Happiness Means Never Having To Remember You're Sorry

I have been in a bad mood lately. I am generally in a bad mood, but years of living with a degree of disgruntlement have so softened my perception of depression or anger that if it actually occurs to me that I am in a bad mood, the mood must be pretty damn severe. And now I am going to be in an even worse mood, because Science had to go and tell me that I won’t forget a thing.

A new study shows that your memory doesn’t work as well when you’re in a good mood.
“Other studies have found that you have more creativity when you’re in a good mood,” says the study’s lead author, Elizabeth A. Martin, a doctoral candidate at the University of Missouri. “We may have found something that a good mood is bad for.”

Martin’s study, in which volunteers were shown either the stand up comedy of Jerry Seinfeld or a how-to video about flooring — they seem like equally torturous choices — revealed that those who saw the Seinfeld clip, and were thus somehow happier at the end of it, probably because it was over, were much better able to recall a series of numbers than the floor-watchers. But why?
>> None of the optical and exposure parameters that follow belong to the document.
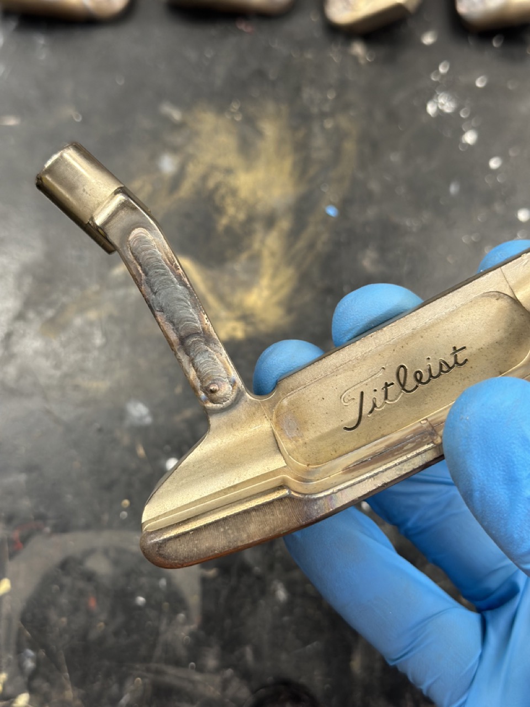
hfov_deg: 30.3
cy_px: 354
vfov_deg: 39.7
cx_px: 265
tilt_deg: -73.0
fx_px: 980
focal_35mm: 48
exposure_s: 1/60
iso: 160
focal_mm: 6.86
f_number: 1.78
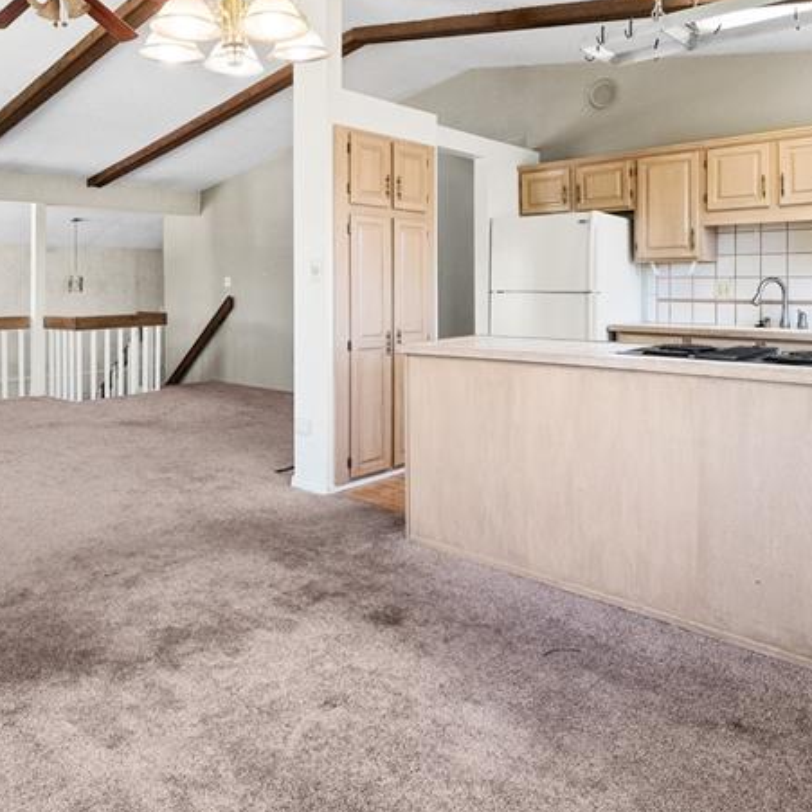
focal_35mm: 27
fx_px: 717
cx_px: 335
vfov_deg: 57.8
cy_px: 270
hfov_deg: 58.7
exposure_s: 1/40
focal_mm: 14
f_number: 8
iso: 1600
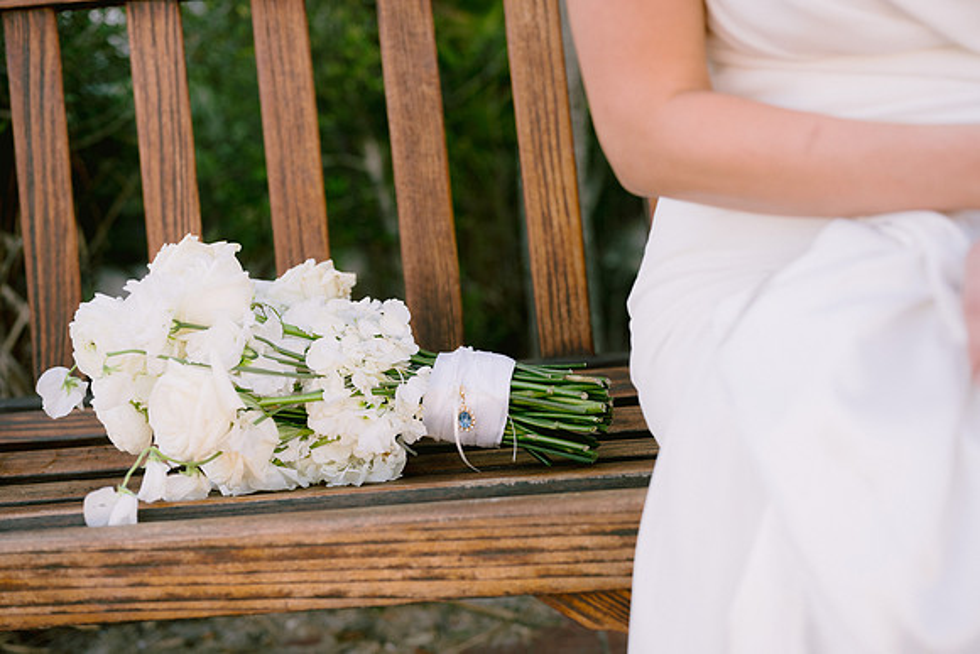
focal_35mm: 50
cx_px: 490
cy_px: 327
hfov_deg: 39.6
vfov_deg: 27.0
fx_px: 1361
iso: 200
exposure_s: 1/400
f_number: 2.8
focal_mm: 50
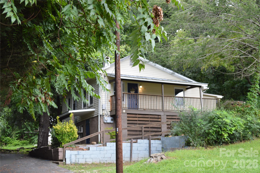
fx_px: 433
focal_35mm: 60
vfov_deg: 22.6
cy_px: 86
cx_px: 130
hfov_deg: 33.4
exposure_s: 1/125
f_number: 5.3
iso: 400
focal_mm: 40
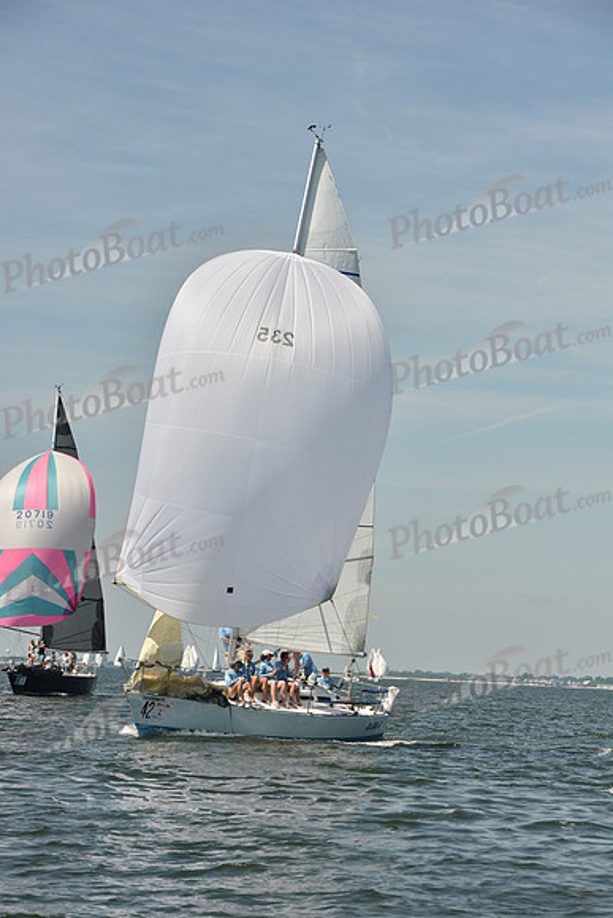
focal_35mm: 116
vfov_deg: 17.6
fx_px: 2961
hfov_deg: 11.8
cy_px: 459
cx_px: 306
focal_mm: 116
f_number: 10
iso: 320
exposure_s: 1/1250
Martin has a theory: “The same thing that makes us more creative at these times — our tendency to focus on many things rather than just one — may be what makes it hard to remember, she says. Put simply, we’re just a bit more scattered when we’re in a good mood.”

GREAT. If there’s something important you want to tell me, today’s probably the day. Although, the way things are going, the whole week looks full of potential. Grr.